In a Father's Day post, I noted that I'd been waiting almost a year to put up Ernie Bushmiller's "DADDY-O!" That prompted Matt Thomas to wonder, in a comment, about how I blog. And so I'm writing this post.
I've written about the why in blog-anniversary posts from 2005 and 2008. As for the how: I jot ideas for posts in a pocket notebook (since last summer, an orange Quo Vadis Habana notebook). I usually draft longer posts in that notebook or on blank pages of my Moleskine page-a-day planner. Sometimes I use a legal pad. I usually write shorter posts in a text-editor on a MacBook.
I sometimes draft a post long before it appears, but that doesn't work well: those drafts often begin to seem stale, and I often end up deleting them unpublished. The time between writing and posting seems significant for me, and the explanation probably lies in the long gap between submission and publication in academia. (I've always felt strange seeing my writing in print well after the fact.) But I can work on a post for a long time or "plan" to write a post for any length of time and then write it, with no ill effect, or at least none that I can see.
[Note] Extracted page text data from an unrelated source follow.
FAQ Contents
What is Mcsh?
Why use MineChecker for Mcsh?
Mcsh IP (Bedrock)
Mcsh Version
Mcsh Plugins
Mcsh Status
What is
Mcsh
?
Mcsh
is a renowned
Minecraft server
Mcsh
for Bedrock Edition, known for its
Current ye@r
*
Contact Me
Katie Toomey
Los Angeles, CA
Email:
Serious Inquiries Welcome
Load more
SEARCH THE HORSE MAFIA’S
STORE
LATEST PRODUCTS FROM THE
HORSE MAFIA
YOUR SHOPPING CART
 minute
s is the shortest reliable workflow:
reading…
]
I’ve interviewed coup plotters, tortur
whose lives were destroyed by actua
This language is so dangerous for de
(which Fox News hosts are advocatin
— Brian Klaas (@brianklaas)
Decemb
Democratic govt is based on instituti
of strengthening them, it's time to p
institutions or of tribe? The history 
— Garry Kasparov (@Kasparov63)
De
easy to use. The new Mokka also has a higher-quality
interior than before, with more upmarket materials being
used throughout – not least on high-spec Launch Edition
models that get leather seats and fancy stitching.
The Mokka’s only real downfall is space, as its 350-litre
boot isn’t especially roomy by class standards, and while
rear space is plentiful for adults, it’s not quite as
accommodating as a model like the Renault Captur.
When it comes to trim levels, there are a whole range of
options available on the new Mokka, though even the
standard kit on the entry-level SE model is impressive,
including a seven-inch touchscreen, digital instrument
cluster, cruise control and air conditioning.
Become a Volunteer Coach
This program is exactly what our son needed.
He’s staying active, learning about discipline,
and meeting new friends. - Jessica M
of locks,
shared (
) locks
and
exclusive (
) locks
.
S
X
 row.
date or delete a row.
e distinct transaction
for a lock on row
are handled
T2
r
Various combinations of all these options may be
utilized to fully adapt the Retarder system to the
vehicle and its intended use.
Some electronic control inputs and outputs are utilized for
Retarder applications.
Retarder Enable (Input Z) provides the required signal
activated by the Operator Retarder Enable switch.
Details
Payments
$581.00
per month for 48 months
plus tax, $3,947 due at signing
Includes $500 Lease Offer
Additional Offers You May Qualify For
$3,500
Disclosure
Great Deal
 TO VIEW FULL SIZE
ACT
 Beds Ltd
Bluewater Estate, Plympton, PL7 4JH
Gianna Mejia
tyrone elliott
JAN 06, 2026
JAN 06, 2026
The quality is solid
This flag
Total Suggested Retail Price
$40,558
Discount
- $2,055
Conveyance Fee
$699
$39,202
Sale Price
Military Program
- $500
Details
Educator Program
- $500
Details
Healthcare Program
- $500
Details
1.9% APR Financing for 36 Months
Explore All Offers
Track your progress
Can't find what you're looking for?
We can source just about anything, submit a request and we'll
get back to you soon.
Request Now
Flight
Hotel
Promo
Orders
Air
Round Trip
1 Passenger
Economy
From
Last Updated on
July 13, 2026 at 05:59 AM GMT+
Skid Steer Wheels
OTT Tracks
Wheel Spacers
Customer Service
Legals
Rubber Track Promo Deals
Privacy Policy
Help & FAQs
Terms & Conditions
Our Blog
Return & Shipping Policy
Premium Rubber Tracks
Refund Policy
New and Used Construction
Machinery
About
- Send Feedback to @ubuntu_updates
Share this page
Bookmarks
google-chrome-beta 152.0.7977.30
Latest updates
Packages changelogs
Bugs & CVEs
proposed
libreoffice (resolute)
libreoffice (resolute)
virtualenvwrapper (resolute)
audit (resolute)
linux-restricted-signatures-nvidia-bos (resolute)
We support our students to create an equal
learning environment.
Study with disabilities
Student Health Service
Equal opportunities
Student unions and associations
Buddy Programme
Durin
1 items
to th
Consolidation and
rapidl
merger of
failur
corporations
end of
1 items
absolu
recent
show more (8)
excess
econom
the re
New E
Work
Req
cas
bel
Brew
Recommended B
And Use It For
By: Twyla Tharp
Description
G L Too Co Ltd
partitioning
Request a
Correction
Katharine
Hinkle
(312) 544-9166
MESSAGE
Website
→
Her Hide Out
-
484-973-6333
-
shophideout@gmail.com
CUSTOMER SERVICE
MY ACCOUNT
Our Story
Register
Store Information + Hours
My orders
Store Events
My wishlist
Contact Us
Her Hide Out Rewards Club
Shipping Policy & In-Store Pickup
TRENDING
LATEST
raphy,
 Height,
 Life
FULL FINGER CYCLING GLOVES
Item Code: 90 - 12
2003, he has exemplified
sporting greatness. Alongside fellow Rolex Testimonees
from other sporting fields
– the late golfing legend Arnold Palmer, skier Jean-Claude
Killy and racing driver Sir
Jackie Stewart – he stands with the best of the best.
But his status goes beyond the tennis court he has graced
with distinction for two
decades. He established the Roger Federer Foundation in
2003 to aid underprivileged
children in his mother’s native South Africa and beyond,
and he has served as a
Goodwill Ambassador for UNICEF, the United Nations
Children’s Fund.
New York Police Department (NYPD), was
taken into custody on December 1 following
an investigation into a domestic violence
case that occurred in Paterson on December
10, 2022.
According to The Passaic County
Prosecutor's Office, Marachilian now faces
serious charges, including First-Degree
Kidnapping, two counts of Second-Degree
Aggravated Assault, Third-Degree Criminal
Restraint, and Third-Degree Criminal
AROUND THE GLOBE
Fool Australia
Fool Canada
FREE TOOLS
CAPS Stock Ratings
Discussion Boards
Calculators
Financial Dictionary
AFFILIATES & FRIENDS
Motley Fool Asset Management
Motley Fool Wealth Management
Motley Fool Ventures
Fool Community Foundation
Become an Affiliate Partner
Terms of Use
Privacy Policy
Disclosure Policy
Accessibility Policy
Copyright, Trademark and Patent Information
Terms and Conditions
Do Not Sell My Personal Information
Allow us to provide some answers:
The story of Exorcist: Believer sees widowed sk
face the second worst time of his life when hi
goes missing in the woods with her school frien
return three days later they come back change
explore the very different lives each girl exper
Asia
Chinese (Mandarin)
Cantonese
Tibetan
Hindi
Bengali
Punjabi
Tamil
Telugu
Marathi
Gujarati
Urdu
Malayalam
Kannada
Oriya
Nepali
I "planned" to write something about the astonishing song "I Got Your Ice Cold NuGrape" for almost two years before writing a post. Right now I'm "planning" to write a post on Hooker 'N Heat, the 1971 double-album by John Lee Hooker and Canned Heat (recorded forty years ago next May).
As a regular reader knows, I've been posting almost every day for some time. This practice is a matter not of compulsion but of pleasure. "I can quit whenever I want," and so on. My greatest happiness in Orange Crate Art is that it has made writing a pleasure, not something I have to do but what I do, an always available possibility. I love the idea of "a post" — small enough to fit in the hand, like a letter or card, but as short or long as it needs to be. Addressed, reader, to you.